En absence de dispositions spécifiques, c’est la loi qui impose comment la succession doit être partagée entre les héritiers. Celle-ci détermine ainsi la part qui revient à chacun suivant les notions d’ordre, de parenté et parfois de représentation ou de fente. S’il n’y a pas d’héritiers légaux et à défaut de testament, le patrimoine du défunt est déclaré en déshérence et l’État hérite. Il y a lieu alors de rappeler les 4 ordres prévus par la loi pour acquérir une succession. On distingue les descendants (enfants, petits-enfants…) qui se trouvent au premier ordre. En second, ce sont les frères et les sœurs ou leurs descendants ainsi que les parents en vie. En troisième ordre se situent les ascendants autres que les parents. À la quatrième place, les oncles et les tantes (ou leurs descendants) ou encore les grands-oncles et les grandes-tantes sont appelés à recevoir la succession. Chacune de ces catégories constitue un ordre d’héritiers excluant les suivants. Les héritiers les plus proches en degré de parenté prennent donc l’héritage.

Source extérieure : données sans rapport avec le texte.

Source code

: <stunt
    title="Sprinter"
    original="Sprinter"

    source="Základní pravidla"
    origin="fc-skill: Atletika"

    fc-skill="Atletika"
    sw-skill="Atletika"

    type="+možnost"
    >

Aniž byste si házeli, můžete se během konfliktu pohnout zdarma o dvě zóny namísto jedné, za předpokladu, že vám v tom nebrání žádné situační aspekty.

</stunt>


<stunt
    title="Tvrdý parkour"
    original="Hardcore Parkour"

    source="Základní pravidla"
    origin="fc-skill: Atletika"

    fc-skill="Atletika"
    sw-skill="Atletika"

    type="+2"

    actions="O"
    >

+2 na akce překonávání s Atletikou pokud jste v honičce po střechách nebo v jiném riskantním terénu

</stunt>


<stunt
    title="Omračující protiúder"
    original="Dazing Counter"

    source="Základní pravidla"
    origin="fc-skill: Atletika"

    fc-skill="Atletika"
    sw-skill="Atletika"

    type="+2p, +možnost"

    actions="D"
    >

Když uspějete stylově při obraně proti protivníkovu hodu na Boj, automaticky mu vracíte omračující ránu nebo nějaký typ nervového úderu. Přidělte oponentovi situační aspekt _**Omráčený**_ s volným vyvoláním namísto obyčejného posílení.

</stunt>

Les exceptions : la représentation et la fente

Il est indispensable de rappeler les exceptions qui peuvent survenir dans l’ordre de la dévolution successorale. En premier lieu, il y a le système de substitution qui vise le cas du prédécès de certains ayants-droits universels. Alors, si au moment de l’ouverture de la succession, un proche du défunt n’était plus en vie, ce sont ses ascendants qui le représentent et héritent à sa place. De ce fait, cette substitution ne vaut jamais dans la ligne ascendante. Elle n’est ainsi valable qu’en ligne directe descendante au cas où il aurait de prédécès d’un enfant, d’un frère, d’une sœur, d’un oncle ou d’une tante du de cujus. Par ailleurs, la loi suppose que le défunt n’a point de descendance. Il n’a pas non plus de frère ni de sœur(ou leurs descendants). Dans une telle situation, la succession revient alors à ses ascendants, à savoir ses parents, ses grands-parents et ainsi de suite. Afin d’éviter qu’une seule ligne, maternelle ou paternelle, reçoive la totalité du patrimoine du de cujus, le principe de la fente intervient. Celui-ci permet de diviser les biens en deux entre les ascendants paternels et maternels.

Qu’en est-il des droits du conjoint survivant ?

Pour ce qui est du conjoint survivant, celui-ci hérite toujours en principe et jouit d’une protection particulière. L’importance de sa part est fonction de l’ordre auquel appartiennent les autres ayants-droits. Plusieurs cas peuvent se présenter.

Par exemple, s’il y avait un contrat de mariage qui comporte une clause prévoyant « Au dernier vivant, tous les biens », les enfants n’héritent en rien du patrimoine commun que lorsque leurs parents sont tous décédés. Ainsi, si l’un de ces derniers meurt, la succession revient intégralement au conjoint survivant. Par ailleurs, s’il hérite avec les héritiers du premier ordre, il peut recevoir l’usufruit sur l’intégralité de la succession. En d’autres termes, cette personne jouit des biens et en perçoit les revenus sans être propriétaire au regard de la loi. Ainsi, si la succession comprend un logement, l’époux survivant peut l’habiter aussi longtemps qu’il vivra.

En outre, au cas où il n’y aurait pas de descendance, mais d’autres héritiers, la part du conjoint dépend de l’éventuel contrat de mariage. Si le mariage a été fait sous le régime de communauté, le conjoint survivant reçoit la pleine propriété des biens communs et l’usufruit du patrimoine propre du défunt.